Additional Information and Where to Find It

 

In connection with the Potential Business Combination, ACE will file a registration statement on Form S-4 (the “Registration Statement”) with the SEC, which will include a preliminary proxy statement to be distributed to holders of ACE’s ordinary shares in connection with ACE’s solicitation of proxies for the vote by ACE’s shareholders with respect to the Proposed Business Combination and other matters as described in the Registration Statement, as well as the prospectus relating to the offer of securities to be issued to Tempo stockholders in connection with the Proposed Business Combination. After the Registration Statement has been filed and declared effective, ACE will mail a definitive proxy statement, when available, to its shareholders. The Registration Statement will include information regarding the persons who may, under SEC rules, be deemed participants in the solicitation of proxies to ACE’s shareholders in connection with the Potential Business Combination. ACE will also file other documents regarding the Proposed Business Combination with the SEC. Before making any voting decision, investors and security holders of ACE and Tempo are urged to read the Registration Statement, the proxy statement/prospectus contained therein, and all other relevant documents filed or that will be filed with the SEC in connection with the Proposed Business Combination as they become available because they will contain important information about the Proposed Business Combination.

 

Investors and security holders will be able to obtain free copies of the proxy statement/prospectus and all other relevant documents filed or that will be filed with the SEC by ACE through the website maintained by the SEC at www.sec.gov. In addition, the documents filed by ACE may be obtained free of charge from ACE’s website at www.acev.io or by written request to ACE at ACE Convergence Acquisition Corp., 1013 Centre Road, Suite 403S, Wilmington, DE 19805.

 

Participants in Solicitation

 

ACE and Tempo and their respective directors and officers may be deemed to be participants in the solicitation of proxies from ACE’s shareholders in connection with the Proposed Business Combination.

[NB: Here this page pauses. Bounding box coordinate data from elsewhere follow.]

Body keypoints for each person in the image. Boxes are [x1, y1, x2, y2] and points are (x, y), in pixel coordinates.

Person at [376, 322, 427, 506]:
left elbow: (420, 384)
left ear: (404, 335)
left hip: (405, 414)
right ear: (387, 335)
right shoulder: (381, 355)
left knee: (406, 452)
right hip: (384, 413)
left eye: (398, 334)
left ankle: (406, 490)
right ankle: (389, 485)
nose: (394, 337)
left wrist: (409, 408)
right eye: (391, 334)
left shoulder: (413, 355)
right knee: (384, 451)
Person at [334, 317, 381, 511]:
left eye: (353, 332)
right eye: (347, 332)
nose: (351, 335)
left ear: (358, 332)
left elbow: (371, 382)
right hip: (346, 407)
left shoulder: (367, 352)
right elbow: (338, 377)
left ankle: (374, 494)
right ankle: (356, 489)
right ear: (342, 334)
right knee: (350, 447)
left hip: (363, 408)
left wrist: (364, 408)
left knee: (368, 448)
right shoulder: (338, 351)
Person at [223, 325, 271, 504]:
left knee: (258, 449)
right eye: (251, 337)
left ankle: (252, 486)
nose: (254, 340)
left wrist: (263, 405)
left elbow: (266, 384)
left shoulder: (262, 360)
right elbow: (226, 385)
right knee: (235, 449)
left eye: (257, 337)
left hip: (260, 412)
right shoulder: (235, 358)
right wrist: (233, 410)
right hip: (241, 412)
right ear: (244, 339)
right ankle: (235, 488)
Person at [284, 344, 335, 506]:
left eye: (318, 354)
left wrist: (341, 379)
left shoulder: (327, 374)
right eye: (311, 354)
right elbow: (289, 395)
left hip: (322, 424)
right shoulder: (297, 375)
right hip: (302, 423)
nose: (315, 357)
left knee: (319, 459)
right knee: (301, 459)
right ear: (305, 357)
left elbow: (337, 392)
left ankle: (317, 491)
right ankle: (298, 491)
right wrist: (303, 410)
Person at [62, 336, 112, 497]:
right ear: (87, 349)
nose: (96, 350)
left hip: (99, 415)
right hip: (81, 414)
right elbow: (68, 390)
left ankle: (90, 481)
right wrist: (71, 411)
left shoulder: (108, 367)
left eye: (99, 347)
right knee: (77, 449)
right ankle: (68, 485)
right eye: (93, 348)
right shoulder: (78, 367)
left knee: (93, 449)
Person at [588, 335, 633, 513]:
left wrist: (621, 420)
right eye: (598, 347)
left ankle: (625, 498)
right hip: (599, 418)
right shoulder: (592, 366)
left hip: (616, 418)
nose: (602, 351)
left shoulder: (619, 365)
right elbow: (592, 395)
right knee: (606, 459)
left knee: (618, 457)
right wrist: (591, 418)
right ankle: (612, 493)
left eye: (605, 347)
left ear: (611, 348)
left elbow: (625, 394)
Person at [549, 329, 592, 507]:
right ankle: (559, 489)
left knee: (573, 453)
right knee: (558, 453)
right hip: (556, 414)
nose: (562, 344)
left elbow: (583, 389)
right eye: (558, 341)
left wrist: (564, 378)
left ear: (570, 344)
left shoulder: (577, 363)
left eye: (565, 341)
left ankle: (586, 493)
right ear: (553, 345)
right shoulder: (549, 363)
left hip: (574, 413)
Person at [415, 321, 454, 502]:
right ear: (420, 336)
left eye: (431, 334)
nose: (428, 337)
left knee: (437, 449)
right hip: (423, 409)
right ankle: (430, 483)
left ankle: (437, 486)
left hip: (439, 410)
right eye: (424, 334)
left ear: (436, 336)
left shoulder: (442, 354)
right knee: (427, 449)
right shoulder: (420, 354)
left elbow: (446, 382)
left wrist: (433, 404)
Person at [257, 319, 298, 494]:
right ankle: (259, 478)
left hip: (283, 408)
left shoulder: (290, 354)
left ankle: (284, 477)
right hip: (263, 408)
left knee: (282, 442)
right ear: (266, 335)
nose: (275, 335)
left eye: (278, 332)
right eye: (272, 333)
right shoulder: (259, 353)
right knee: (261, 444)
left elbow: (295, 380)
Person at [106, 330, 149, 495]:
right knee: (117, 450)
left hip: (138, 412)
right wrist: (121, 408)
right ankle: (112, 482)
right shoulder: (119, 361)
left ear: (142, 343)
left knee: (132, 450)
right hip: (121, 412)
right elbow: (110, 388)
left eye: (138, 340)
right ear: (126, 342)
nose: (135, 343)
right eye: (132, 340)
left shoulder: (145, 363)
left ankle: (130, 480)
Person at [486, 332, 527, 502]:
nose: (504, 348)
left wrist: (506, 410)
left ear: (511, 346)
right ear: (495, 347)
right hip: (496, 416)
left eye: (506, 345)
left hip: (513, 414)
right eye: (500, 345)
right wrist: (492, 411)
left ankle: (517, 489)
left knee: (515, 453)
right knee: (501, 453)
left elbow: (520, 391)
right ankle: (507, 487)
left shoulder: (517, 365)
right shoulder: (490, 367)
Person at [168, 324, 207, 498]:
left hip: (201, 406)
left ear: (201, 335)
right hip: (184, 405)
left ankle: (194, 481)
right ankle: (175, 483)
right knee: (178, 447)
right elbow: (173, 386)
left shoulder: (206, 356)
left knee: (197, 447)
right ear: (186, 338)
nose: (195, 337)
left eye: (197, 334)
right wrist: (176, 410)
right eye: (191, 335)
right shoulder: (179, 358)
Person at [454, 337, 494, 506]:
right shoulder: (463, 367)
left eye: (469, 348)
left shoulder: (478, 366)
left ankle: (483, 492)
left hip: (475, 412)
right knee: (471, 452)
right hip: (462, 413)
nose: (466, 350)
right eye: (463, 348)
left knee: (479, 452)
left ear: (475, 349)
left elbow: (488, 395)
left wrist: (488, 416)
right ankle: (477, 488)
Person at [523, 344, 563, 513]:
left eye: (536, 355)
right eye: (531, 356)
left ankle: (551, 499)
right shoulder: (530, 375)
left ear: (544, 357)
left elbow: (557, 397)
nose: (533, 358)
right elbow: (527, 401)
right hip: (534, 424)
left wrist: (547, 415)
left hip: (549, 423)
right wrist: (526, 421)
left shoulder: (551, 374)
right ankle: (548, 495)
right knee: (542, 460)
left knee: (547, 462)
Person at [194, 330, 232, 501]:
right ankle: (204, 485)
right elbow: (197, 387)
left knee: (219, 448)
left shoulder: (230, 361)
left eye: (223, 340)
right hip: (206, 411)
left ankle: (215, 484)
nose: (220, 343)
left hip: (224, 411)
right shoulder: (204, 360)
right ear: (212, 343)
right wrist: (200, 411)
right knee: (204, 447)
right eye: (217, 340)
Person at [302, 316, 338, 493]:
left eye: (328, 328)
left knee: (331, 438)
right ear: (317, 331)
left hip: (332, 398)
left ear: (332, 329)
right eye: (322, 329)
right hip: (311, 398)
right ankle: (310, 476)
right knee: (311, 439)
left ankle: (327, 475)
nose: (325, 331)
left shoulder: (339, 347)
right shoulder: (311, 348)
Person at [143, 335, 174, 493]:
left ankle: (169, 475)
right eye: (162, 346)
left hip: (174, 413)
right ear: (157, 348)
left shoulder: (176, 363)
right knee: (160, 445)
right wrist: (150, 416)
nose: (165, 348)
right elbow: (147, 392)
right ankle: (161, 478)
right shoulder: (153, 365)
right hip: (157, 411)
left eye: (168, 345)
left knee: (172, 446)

Information about ACE’s directors and executive officers and their ownership of ACE’s securities is set forth in ACE’s filings with the SEC, including the Form 10-K. To the extent that holdings of ACE’s securities have changed since the amounts printed in the Form 10-K, such changes have been or will be reflected on Statements of Change in Ownership on Form 4 filed with the SEC. Additional information regarding the interests of those persons and other persons who may be deemed participants in the Proposed Business Combination may be obtained by reading the proxy statement/prospectus regarding the Proposed Business Combination when it becomes available. You may obtain free copies of these documents as described in the preceding paragraph.

 

 

 

 

No Offer or Solicitation

 

This document shall not constitute a proxy statement or solicitation of a proxy, consent or authorization with respect to any securities or in respect of the Proposed Business Combination. This document shall also not constitute an offer to sell or a solicitation of an offer to buy any securities of ACE, the combined company or Tempo, nor shall there be any sale of securities in any state or jurisdiction in which such offer, solicitation or sale would be unlawful prior to registration or qualification under the securities laws of any such state or jurisdiction. No offering of securities shall be made except by means of a prospectus meeting the requirements of Section 10 of the Securities Act of 1933, as amended.